If method = "classic", then the classical velocity formula is used:

v_{i,j,(t+1)}=w\times v_{i,j,t} + c_{1}\times u_{1,i,j} \times b^{pn}_{i,j,t} + c_{2}\times u_{2,i,j} \times b^{nh}_{i,j,t}

where v_{i, j, t} is the velocity of the i-th particle with respect to the j-th component at time t. The random variables u_{1,i,j} and u_{2,i,j} are i.i.d. with respect to all indices and follow the standard uniform distribution U(0, 1). The variable b^{pn}_{i,j,t} is the j-th component of the best known personal position of the particle up to time period t. Similarly, b^{nh}_{i,j,t} is the j-th component of the best known position in the neighbourhood of the i-th particle. The hyperparameters w, c_{1}, and c_{2} may be provided via the par argument as a list with elements par$w, par$c1, and par$c2, respectively.

If method = "hypersphere", then rotation-invariant formula from sections 3.4.2 and 3.4.3 of M. Clerc (2012) is used, with arguments identical to the classical method. To simulate a random variate from the hypersphere, the function rhypersphere is used, setting type = "non-uniform".

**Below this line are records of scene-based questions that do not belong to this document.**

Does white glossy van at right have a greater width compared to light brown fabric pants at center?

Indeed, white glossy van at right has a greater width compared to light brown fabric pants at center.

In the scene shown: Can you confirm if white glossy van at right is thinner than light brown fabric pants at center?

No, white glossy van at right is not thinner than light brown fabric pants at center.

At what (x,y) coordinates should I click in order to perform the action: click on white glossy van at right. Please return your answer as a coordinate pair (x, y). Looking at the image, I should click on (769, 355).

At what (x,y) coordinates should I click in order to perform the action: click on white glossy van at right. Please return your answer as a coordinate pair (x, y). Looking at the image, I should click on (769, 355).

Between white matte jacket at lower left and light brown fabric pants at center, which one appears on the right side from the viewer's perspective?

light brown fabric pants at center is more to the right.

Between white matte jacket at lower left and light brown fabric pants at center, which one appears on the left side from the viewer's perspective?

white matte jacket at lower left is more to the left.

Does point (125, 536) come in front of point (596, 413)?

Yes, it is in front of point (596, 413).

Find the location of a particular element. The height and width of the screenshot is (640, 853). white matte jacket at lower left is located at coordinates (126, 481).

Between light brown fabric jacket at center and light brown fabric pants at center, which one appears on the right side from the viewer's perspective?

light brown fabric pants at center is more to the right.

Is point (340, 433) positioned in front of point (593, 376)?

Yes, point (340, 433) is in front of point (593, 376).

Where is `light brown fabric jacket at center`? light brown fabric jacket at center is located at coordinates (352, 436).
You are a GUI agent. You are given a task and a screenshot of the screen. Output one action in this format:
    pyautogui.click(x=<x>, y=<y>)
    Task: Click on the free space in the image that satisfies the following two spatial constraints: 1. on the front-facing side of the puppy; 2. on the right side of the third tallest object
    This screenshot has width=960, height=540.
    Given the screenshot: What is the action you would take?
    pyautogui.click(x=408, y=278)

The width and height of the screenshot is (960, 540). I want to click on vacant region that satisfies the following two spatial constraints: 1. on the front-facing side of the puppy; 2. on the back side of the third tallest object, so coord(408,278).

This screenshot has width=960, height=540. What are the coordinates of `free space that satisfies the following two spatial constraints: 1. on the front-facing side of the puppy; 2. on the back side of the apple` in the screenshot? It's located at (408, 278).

In accordance with M. Clerc (2012), the default values are par$w = 1/(2 * log(2)), par$c1 = 0.5 + log(2), and par$c2 = 0.5 + log(2).

Value

This function returns a matrix whose i-th row represents the updated velocity of the i-th particle.

References

Maurice Clerc (2012). Standard Particle Swarm Optimisation. HAL archive.


Hypersphere

Description

Simulates uniform random variates from the hypersphere.

Usage

rhypersphere(n, dim = 2, radius = 1, center = rep(0, dim), type = "boundary")

Arguments

n

number of observations to simulate.

dim

dimension of the hypersphere.

radius

radius of the hypersphere.

center

center of the hypersphere.

type

character; if "boundary" (default) then random variates are simulated from the hypersphere. If "inside", the random variates are points lying inside the hypersphere. If "non-uniform", then random variates are non-uniform and are simulated from the inner part of the hypersphere by making the radius a uniform random variable between 0 and radius.

Value

The function returns a matrix whose rows are random variates (when n > 1) or a vector (when n = 1).

Examples

set.seed(123)
# Get 5 random uniform variates from 3D hypersphere
# of radius 10 centered at (2, 3, 1)
rhypersphere(n = 5, dim = 3, radius = 10, center = c(2, 3, 1))


Summarizing gena Fits

Description

Summarizing gena Fits

Usage

## S3 method for class 'gena'
summary(object, ...)

Arguments

object

Object of class "gena"

...

further arguments (currently ignored)

Value

This function returns the same list as gena function changing its class to "summary.gena".


Summarizing pso Fits

Description

Summarizing pso Fits

Usage

## S3 method for class 'pso'
summary(object, ...)

Arguments

object

Object of class "pso"

...

further arguments (currently ignored)

Value

This function returns the same list as pso function changing its class to "summary.pso".